MSCO thugs hustled a cuffed Reza to a van, where he remained for hours by himself. At one point, the MCSO opened up the van to display Reza to photographers and journalists like a captured prisoner of war.


"If they can do this to me," he told the reporters present before refusing interviews, "what do you expect they can do to anybody else."

Reza was transported to Fourth Avenue, booked, and forced to change into county stripes. As he was the night before, he was placed in solitary confinement. Reza said he was allowed no phone call, and there was no phone in the cell. He also stated that deputies never read him his Miranda rights.

I asked if he thought the MCSO was trying to break him.

"I think it's going to be a long time before they break me," he laughed. "I was ready to go eighteen days...that's when the court date is."

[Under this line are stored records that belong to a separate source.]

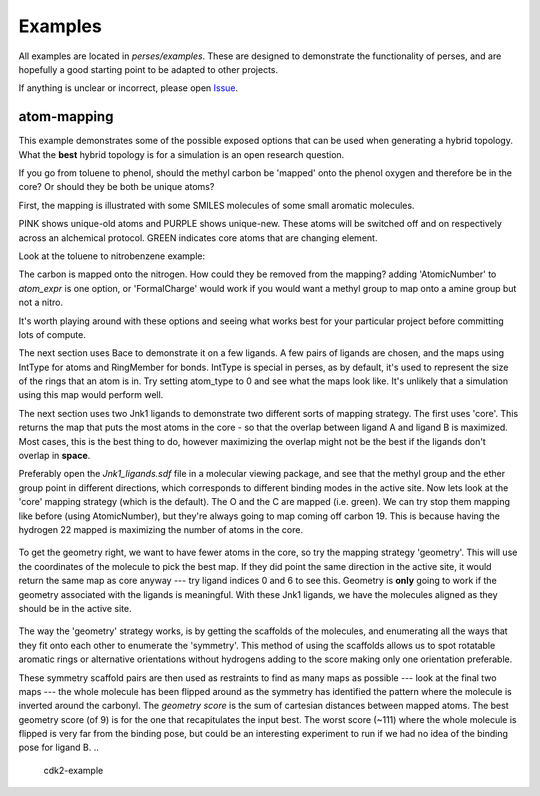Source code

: .. _examples:

Examples
********

All examples are located in `perses/examples`. These are designed to demonstrate the functionality of perses, and are hopefully a good starting point to be adapted to other projects.

If anything is unclear or incorrect, please open Issue_.

..
  abl-src-selectivity

atom-mapping
++++++++++++
This example demonstrates some of the possible exposed options that can be used when generating a hybrid topology. What the **best** hybrid topology is for a simulation is an open research question.

If you go from toluene to phenol, should the methyl carbon be 'mapped' onto the phenol oxygen and therefore be in the core? Or should they be both be unique atoms?

First, the mapping is illustrated with some SMILES molecules of some small aromatic molecules.

PINK shows unique-old atoms and PURPLE shows unique-new. These atoms will be switched off and on respectively across an alchemical protocol. GREEN indicates core atoms that are changing element.

Look at the toluene to nitrobenzene example:

.. image:: images/toluene-nitrobenzene.png

The carbon is mapped onto the nitrogen. How could they be removed from the mapping? adding 'AtomicNumber' to `atom_expr` is one option, or 'FormalCharge' would work if you would want a methyl group to map onto a amine group but not a nitro.

It's worth playing around with these options and seeing what works best for your particular project before committing lots of compute.

The next section uses Bace to demonstrate it on a few ligands. A few pairs of ligands are chosen, and the maps using IntType for atoms and RingMember for bonds. IntType is special in perses, as by default, it's used to represent the size of the rings that an atom is in. Try setting atom_type to 0 and see what the maps look like. It's unlikely that a simulation using this map would perform well.

The next section uses two Jnk1 ligands to demonstrate two different sorts of mapping strategy. The first uses 'core'. This returns the map that puts the most atoms in the core - so that the overlap between ligand A and ligand B is maximized. Most cases, this is the best thing to do, however maximizing the overlap might not be the best if the ligands don't overlap in **space**.

Preferably open the `Jnk1_ligands.sdf` file in a molecular viewing package, and see that the methyl group and the ether group point in different directions, which corresponds to different binding modes in the active site. Now lets look at the 'core' mapping strategy (which is the default). The O and the C are mapped (i.e. green). We can try stop them mapping like before (using AtomicNumber), but they're always going to map coming off carbon 19. This is because having the hydrogen 22 mapped is maximizing the number of atoms in the core.

.. figure:: images/core.png
  This is the mapping when the default 'core' strategy is used.


To get the geometry right, we want to have fewer atoms in the core, so try the mapping strategy 'geometry'. This will use the coordinates of the molecule to pick the best map. If they did point the same direction in the active site, it would return the same map as core anyway --- try ligand indices 0 and 6 to see this. Geometry is **only** going to work if the geometry associated with the ligands is meaningful. With these Jnk1 ligands, we have the molecules aligned as they should be in the active site.

.. figure:: images/geometry.png
  This is the mapping when the 'geometry' strategy is used. This is **only** useful if the binding mode of the second ligand is known.

The way the 'geometry' strategy works, is by getting the scaffolds of the molecules, and enumerating all the ways that they fit onto each other to enumerate the 'symmetry'. This method of using the scaffolds allows us to spot rotatable aromatic rings or alternative orientations without hydrogens adding to the score making only one orientation preferable.

These symmetry scaffold pairs are then used as restraints to find as many maps as possible --- look at the final two maps --- the whole molecule has been flipped around as the symmetry has identified the pattern where the molecule is inverted around the carbonyl. The `geometry score` is the sum of cartesian distances between mapped atoms. The best geometry score (of 9) is for the one that recapitulates the input best. The worst score (~111) where the whole molecule is flipped is very far from the binding pose, but could be an interesting experiment to run if we had no idea of the binding pose for ligand B.
..
  cdk2-example

..
  freesolv

..
  host-guest

..
  mcl1-example

..
  neq-switching

..
  relay-example

..
  rjmc

..
  thrombin_fah_generator


.. _Issue: https://github.com/choderalab/perses/issues/new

I wondered if he planned to sue the MCSO, as so many of Arpaio's victims have done, earning massive payouts from county coffers. Reza didn't say yea or nay.

"I just wish the [ U.S. Department of Justice] would get on the ball and do something about it," he replied. "I don't know what else they want...It's very clear."

The DOJ has been investigating Arpaio for more than a year now for civil rights violations. There's also a federal grand jury in Phoenix looking into Arpaio and the MCSO for criminal abuse of power.

Concerning the detention officers, Reza said he actually got along with some this time.

"Some of them are nice," he said. "Some of them, they basically don't like Arpaio."

This sentiment was echoed to some degree by Sarahi Uribe, a Yale graduate and organizer with NDLON, who'd been one of the protesters blocking sheriff's patrol cars from leaving for the sweep. She, too, was released on her own recognizance by the judge.

"One of the clerks or one of the officers inside slapped a message on the window [of the cell] that said, `By the way, what you guys are doing is awesome,' and walked away," Uribe told me.

Still, she was interrogated repeatedly by 287(g) officers in the jail, even though she's an American citizen. This, likely because she's not white and she initially refused to tell them her country of origin.

She also described "disgusting" conditions in the holding cell where she was kept with several other women. Uribe said women were sleeping on a floor littered with feces. Like Reza, she was never Mirandized.

Before he headed out to get some much needed rest, I asked Reza if he had any words for Sheriff Arpaio.

"Yeah," he said. "Come back to civilization."

Fat chance of that. They don't call it "Mari-Kafka County" for nothin'. For those of you reading who loathe Reza because of his politics, keep this in mind: There was no probable cause for his arrest. And if you want Arizona to resemble part of America, rather than a Third World junta, you should denounce his detention just as if you were one of his supporters.